そう言いながら宅原花奏の頬を涙が伝う。それを、彼女と似て非なる表情で鷺宮柚諳は見つめていた。確実に怒りが(にじ)んでいるが、その全てを彼女にぶつけても仕方がない。とにかく今は体が嫌な予感に支配されている。何とか美作紫栄を見つけ出したい。そもそも見つけ出したところでおそらくペナルティは避けられない。(むし)ろ自分の目の前でそれが執行される可能性さえある。だけど、1人にしたくなかった。そしてまた、鷺宮柚諳は自分の思考とは反対方向へと舵を切る自分の感情に気付かされる。ああ。深く関わろうとしちゃってるじゃん…。懲りないな…と。宅原花奏に気づかれないようにそっと、あはは、と小さく笑った。自分の中に人間らしさがまだ残ってることへの喜びだろうか。友人が一大事かもしれないというのに、冷静に俯瞰(ふかん)し、客観的に自分を観察してる…そんな自分につくづく嫌気が差したがあゆみを止めることは無かった。そんな時、宅原花奏のスマートフォンの通知音が聞こえる。

「柚諳ちゃん、これ」

そこには、井関蘭菜のペナルティが表示されていた。内容は「感染」であった。2番目に重いペナルティということになる。しかし先ほどまで井関蘭菜は元気に授業を受けていた。それは言わずもがな全員そうなのだが…。
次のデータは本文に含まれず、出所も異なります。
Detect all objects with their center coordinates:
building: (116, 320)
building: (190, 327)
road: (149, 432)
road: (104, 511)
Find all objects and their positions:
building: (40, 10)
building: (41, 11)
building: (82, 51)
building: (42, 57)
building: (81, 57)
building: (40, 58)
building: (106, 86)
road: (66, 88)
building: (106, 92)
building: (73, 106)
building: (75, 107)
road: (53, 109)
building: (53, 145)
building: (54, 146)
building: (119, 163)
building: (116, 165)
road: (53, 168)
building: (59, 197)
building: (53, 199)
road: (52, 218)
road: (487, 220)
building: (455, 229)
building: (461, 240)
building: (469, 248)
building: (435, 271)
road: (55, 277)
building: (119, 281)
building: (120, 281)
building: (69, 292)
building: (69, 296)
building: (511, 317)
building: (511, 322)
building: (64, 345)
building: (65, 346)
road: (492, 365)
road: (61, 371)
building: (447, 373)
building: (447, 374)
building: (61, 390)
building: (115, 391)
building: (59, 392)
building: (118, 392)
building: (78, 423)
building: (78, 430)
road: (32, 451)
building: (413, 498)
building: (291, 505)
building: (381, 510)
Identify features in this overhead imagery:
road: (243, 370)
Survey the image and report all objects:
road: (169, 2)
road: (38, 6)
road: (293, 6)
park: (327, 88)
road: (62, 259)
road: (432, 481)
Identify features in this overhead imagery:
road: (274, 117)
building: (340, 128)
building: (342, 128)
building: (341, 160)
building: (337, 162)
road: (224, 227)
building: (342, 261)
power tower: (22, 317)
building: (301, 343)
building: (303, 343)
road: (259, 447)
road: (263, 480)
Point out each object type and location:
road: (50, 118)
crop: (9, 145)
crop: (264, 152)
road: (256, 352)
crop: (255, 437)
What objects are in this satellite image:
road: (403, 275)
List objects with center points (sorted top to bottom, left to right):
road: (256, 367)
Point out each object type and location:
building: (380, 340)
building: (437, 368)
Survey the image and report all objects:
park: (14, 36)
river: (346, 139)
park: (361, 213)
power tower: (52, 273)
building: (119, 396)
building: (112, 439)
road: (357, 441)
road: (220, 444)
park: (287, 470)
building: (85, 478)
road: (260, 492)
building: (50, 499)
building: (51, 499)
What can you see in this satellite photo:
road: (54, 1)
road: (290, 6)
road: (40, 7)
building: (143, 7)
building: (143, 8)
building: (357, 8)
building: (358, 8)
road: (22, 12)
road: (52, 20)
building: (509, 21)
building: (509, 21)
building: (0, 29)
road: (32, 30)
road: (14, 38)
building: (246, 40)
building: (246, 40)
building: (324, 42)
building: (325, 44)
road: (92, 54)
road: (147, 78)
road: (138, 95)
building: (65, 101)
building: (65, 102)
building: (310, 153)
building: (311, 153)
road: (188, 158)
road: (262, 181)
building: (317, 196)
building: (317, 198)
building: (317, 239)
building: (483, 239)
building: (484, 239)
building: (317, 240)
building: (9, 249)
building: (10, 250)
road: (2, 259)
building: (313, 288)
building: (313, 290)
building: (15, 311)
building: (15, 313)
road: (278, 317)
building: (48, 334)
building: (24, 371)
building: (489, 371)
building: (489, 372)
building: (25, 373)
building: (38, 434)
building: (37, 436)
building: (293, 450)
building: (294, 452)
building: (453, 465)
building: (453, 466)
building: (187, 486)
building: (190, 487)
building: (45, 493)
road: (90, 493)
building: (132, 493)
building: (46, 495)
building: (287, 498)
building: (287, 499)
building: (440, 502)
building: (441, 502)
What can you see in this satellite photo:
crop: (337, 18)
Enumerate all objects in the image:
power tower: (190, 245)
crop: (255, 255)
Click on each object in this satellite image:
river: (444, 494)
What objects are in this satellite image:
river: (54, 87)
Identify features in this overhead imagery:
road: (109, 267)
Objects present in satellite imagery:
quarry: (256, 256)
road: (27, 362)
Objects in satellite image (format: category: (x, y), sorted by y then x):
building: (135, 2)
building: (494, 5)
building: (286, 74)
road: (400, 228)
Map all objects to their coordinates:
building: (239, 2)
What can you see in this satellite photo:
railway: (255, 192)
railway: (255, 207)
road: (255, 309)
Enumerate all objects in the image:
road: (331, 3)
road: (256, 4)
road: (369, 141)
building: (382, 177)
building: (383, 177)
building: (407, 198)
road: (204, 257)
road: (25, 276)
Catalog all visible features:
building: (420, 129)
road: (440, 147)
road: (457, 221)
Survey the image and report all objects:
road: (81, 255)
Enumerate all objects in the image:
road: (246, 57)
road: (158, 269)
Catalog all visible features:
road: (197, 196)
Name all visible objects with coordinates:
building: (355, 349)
「そういえば、私が教室を出た時にちょうど雲出さんのペナルティが発表されてよね?花奏、消しゴムがないって言ってたけど…もうみんなペナルティを受けてるのかな?」

思い返せば消しゴムが無くなったという宅原花奏の発言は聞いたものの、「ペナルティ執行」の瞬間を、鷺宮柚諳はひとつも目撃していなかった。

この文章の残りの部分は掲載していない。